* _SELECTED EXCERPT_:

start

Geographical Behavioral Science Lab

We investigate how people and places shape one another. Led by Professor Tobias Ebert, our team combines insights from multiple disciplines to understand how people and regions differ, and how these differences shape behavior, well-being, and economic development.

 

Mission and Approach

We seek to understand how psychological characteristics vary across regions and how these geo-psychological differences shape both individuals and societies. Using large-scale digital and behavioral data, our research aims to uncover how regional psychological differences emerge, how they affect people’s well-being and economic behavior, and how they, in turn, drive macro-level processes such as innovation and technological development.

To achieve this, we use innovative methods to collect large scale data and use state-of-the-art modelling to analyze psychological differences at fine-grained geographic scales. Being psychological in its core, our work is inherently interdisciplinary, also integrating insights from economics, geography, sociology, or computer science. Ultimately, our goal is to better understand the psychological fabric of places and to translate these insights into real-world impact.

end

* _RECORD LIST_:
start

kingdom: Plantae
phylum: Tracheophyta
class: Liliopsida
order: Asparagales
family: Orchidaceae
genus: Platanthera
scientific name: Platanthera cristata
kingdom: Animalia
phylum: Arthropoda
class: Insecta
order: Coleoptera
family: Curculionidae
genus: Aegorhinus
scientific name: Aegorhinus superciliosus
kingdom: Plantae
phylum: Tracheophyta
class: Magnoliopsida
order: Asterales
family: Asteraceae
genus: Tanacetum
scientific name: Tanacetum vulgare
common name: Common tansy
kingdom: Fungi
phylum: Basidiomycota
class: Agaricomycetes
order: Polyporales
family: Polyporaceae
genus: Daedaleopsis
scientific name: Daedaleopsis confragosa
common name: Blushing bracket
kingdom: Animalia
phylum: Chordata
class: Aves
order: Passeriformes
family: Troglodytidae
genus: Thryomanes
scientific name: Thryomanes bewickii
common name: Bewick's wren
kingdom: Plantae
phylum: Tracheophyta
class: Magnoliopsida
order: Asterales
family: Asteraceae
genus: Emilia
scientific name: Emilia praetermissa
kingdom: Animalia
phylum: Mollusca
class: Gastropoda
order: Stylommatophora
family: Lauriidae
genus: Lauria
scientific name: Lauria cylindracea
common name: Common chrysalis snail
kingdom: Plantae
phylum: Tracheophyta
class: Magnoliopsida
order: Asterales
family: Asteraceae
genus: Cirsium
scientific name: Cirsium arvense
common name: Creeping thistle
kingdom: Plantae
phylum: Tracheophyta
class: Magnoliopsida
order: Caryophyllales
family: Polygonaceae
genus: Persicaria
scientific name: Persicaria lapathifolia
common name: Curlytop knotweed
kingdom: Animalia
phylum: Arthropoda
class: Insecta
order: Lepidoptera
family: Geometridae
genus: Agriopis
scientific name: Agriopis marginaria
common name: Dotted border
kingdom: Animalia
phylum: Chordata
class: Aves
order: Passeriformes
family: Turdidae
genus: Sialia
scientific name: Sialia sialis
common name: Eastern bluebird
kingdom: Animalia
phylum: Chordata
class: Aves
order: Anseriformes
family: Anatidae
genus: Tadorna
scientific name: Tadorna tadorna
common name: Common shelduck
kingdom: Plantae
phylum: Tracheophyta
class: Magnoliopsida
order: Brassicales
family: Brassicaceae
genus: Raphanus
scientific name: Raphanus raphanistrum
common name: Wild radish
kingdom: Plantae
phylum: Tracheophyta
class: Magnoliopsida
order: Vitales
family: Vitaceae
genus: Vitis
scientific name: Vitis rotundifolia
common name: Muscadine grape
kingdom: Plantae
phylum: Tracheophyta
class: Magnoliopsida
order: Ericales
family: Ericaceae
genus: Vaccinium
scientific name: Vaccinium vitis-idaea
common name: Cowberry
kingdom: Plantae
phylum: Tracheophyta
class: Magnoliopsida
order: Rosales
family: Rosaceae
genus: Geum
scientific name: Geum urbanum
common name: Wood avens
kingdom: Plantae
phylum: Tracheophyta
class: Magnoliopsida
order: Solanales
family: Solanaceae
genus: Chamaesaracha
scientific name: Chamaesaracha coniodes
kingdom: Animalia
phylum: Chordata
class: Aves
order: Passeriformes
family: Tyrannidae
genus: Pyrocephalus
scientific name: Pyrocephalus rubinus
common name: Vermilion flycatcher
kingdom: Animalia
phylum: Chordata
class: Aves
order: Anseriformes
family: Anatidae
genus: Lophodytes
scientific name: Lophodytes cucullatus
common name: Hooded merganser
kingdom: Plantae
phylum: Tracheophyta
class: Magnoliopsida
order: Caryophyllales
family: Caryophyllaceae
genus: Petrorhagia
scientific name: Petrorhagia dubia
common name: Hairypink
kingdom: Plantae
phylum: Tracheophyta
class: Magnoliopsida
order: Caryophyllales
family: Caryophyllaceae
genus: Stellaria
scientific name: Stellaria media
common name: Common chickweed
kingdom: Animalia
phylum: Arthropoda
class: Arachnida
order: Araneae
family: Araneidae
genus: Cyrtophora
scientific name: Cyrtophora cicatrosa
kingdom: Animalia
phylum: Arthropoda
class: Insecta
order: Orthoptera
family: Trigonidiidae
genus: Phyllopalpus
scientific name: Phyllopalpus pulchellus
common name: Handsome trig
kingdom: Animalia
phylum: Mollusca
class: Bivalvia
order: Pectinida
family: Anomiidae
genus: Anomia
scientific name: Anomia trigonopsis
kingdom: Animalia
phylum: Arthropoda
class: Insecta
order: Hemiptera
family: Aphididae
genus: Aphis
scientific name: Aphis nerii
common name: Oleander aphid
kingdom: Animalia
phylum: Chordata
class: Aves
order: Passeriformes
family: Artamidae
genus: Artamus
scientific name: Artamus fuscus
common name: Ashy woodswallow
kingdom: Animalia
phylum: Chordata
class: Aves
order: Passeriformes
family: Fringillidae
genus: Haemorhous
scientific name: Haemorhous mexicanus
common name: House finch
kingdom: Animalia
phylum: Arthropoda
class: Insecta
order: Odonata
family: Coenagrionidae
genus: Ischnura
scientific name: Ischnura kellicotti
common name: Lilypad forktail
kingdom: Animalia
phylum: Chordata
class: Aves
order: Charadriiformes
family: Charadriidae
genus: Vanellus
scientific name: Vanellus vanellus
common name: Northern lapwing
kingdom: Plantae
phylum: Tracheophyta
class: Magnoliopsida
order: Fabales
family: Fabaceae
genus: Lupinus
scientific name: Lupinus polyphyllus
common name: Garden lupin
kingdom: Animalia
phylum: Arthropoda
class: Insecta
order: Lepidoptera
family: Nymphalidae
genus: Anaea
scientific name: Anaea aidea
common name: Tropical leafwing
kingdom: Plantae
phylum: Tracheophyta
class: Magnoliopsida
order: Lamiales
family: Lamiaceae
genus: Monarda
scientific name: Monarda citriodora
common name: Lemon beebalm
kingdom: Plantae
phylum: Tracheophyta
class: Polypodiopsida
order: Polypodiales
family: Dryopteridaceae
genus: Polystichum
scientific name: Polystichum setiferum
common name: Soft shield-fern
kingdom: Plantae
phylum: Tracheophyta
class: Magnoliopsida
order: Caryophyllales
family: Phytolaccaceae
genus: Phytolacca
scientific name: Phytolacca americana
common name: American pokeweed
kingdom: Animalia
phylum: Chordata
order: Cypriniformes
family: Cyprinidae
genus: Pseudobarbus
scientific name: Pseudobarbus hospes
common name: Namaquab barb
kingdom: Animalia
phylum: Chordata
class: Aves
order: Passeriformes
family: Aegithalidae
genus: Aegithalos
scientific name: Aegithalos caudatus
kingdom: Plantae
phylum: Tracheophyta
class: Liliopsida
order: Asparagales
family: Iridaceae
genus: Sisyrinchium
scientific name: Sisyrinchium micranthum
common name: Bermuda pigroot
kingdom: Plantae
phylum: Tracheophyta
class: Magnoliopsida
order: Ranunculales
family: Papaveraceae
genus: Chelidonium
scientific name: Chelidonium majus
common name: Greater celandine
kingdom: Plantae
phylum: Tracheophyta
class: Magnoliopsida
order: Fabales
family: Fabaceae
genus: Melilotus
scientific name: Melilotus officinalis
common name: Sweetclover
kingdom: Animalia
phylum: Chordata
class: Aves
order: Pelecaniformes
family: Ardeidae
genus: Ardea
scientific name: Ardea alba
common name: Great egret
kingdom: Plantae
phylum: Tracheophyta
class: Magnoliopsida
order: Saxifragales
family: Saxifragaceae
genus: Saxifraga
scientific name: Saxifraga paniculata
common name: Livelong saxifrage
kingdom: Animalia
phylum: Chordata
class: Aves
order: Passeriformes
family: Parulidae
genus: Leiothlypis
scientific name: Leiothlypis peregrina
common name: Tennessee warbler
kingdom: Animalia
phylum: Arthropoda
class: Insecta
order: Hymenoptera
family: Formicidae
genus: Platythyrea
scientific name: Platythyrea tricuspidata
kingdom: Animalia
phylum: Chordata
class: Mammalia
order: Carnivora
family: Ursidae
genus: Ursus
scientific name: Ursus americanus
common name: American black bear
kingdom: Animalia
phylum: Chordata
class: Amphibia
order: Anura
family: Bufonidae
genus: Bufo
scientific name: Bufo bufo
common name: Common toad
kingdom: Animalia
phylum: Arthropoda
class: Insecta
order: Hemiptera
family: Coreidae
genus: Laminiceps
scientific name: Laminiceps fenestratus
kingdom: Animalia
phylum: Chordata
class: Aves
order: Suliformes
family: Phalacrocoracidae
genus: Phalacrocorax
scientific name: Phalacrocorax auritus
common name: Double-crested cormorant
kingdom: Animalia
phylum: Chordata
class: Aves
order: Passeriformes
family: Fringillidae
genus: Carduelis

end

* _DIRECTIONS FOR THIS TASK_: Copy the full lab description above, word for word. The lines above are separate material, unrelated to the lab description.

* _RESPONSE TO THIS EXERCISE_:
Geographical Behavioral Science Lab

We investigate how people and places shape one another. Led by Professor Tobias Ebert, our team combines insights from multiple disciplines to understand how people and regions differ, and how these differences shape behavior, well-being, and economic development.

 

Mission and Approach

We seek to understand how psychological characteristics vary across regions and how these geo-psychological differences shape both individuals and societies. Using large-scale digital and behavioral data, our research aims to uncover how regional psychological differences emerge, how they affect people’s well-being and economic behavior, and how they, in turn, drive macro-level processes such as innovation and technological development.

To achieve this, we use innovative methods to collect large scale data and use state-of-the-art modelling to analyze psychological differences at fine-grained geographic scales. Being psychological in its core, our work is inherently interdisciplinary, also integrating insights from economics, geography, sociology, or computer science. Ultimately, our goal is to better understand the psychological fabric of places and to translate these insights into real-world impact.